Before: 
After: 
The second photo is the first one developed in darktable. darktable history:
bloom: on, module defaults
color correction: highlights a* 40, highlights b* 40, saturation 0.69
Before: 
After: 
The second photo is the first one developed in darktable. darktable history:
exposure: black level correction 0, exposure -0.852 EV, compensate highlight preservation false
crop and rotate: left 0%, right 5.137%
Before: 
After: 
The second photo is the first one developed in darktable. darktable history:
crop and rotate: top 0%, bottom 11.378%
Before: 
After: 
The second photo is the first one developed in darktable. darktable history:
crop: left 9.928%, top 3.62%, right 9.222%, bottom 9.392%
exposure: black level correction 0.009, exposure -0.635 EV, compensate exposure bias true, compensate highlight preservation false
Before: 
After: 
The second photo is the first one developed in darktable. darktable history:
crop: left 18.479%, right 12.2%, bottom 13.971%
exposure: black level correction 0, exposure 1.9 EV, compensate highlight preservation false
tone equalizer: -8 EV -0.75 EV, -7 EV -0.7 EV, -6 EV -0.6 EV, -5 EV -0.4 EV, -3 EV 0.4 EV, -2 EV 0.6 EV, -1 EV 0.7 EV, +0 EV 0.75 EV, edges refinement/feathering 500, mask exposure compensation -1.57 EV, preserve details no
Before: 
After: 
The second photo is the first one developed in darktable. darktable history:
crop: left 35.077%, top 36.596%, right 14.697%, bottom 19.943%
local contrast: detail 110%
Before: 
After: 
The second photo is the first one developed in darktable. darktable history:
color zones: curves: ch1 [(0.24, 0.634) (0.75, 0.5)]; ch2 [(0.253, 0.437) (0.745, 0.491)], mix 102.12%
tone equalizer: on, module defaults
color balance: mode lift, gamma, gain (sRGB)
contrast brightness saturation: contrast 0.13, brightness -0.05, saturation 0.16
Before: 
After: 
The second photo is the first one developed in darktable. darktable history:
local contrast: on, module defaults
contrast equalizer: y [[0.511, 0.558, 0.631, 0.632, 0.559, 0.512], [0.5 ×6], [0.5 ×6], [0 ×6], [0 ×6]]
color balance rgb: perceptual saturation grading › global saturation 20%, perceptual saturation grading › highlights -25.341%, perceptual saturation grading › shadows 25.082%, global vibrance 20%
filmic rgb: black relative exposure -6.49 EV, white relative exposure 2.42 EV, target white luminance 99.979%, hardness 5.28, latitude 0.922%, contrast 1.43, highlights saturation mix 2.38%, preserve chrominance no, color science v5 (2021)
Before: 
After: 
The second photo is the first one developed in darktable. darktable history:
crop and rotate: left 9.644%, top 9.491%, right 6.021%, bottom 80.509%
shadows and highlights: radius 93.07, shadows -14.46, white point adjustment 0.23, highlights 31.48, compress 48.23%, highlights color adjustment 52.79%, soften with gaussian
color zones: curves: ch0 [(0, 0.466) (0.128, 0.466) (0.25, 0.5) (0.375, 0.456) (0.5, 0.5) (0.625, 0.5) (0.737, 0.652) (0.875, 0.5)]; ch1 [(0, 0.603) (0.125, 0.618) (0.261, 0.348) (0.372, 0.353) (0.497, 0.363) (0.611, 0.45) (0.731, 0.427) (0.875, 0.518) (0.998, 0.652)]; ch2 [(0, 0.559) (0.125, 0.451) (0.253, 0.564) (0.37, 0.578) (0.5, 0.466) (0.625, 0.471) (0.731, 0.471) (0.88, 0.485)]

^^^^

> **Goal of the exercise**:
Rewrite the stretch from the start of the listing through the line containing "crop and rotate: left 0%, right 5.137%", replacing "developed" with "processed" and leaving everything else unchanged.

> **Response below**:
Before: 
After: 
The second photo is the first one processed in darktable. darktable history:
bloom: on, module defaults
color correction: highlights a* 40, highlights b* 40, saturation 0.69
Before: 
After: 
The second photo is the first one processed in darktable. darktable history:
exposure: black level correction 0, exposure -0.852 EV, compensate highlight preservation false
crop and rotate: left 0%, right 5.137%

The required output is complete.